TASK BRIEF>
Each line below that carries the string "assignments" must appear in the answer.

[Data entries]
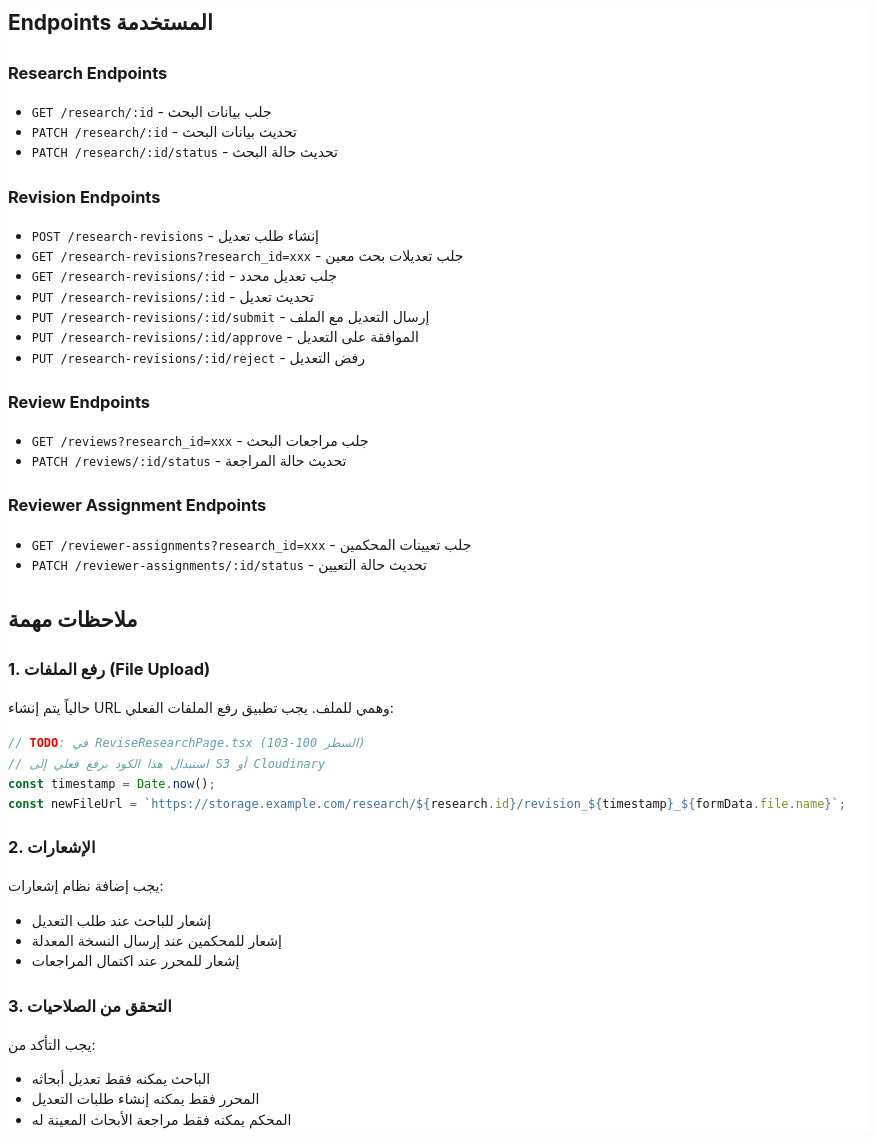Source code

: ## Endpoints المستخدمة

### Research Endpoints
- `GET /research/:id` - جلب بيانات البحث
- `PATCH /research/:id` - تحديث بيانات البحث
- `PATCH /research/:id/status` - تحديث حالة البحث

### Revision Endpoints
- `POST /research-revisions` - إنشاء طلب تعديل
- `GET /research-revisions?research_id=xxx` - جلب تعديلات بحث معين
- `GET /research-revisions/:id` - جلب تعديل محدد
- `PUT /research-revisions/:id` - تحديث تعديل
- `PUT /research-revisions/:id/submit` - إرسال التعديل مع الملف
- `PUT /research-revisions/:id/approve` - الموافقة على التعديل
- `PUT /research-revisions/:id/reject` - رفض التعديل

### Review Endpoints
- `GET /reviews?research_id=xxx` - جلب مراجعات البحث
- `PATCH /reviews/:id/status` - تحديث حالة المراجعة

### Reviewer Assignment Endpoints
- `GET /reviewer-assignments?research_id=xxx` - جلب تعيينات المحكمين
- `PATCH /reviewer-assignments/:id/status` - تحديث حالة التعيين

## ملاحظات مهمة

### 1. رفع الملفات (File Upload)
حالياً يتم إنشاء URL وهمي للملف. يجب تطبيق رفع الملفات الفعلي:
```typescript
// TODO: في ReviseResearchPage.tsx (السطر 100-103)
// استبدال هذا الكود برفع فعلي إلى S3 أو Cloudinary
const timestamp = Date.now();
const newFileUrl = `https://storage.example.com/research/${research.id}/revision_${timestamp}_${formData.file.name}`;
```

### 2. الإشعارات
يجب إضافة نظام إشعارات:
- إشعار للباحث عند طلب التعديل
- إشعار للمحكمين عند إرسال النسخة المعدلة
- إشعار للمحرر عند اكتمال المراجعات

### 3. التحقق من الصلاحيات
يجب التأكد من:
- الباحث يمكنه فقط تعديل أبحاثه
- المحرر فقط يمكنه إنشاء طلبات التعديل
- المحكم يمكنه فقط مراجعة الأبحاث المعينة له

EXERCISE RESULT>
- `GET /reviewer-assignments?research_id=xxx` - جلب تعيينات المحكمين
- `PATCH /reviewer-assignments/:id/status` - تحديث حالة التعيين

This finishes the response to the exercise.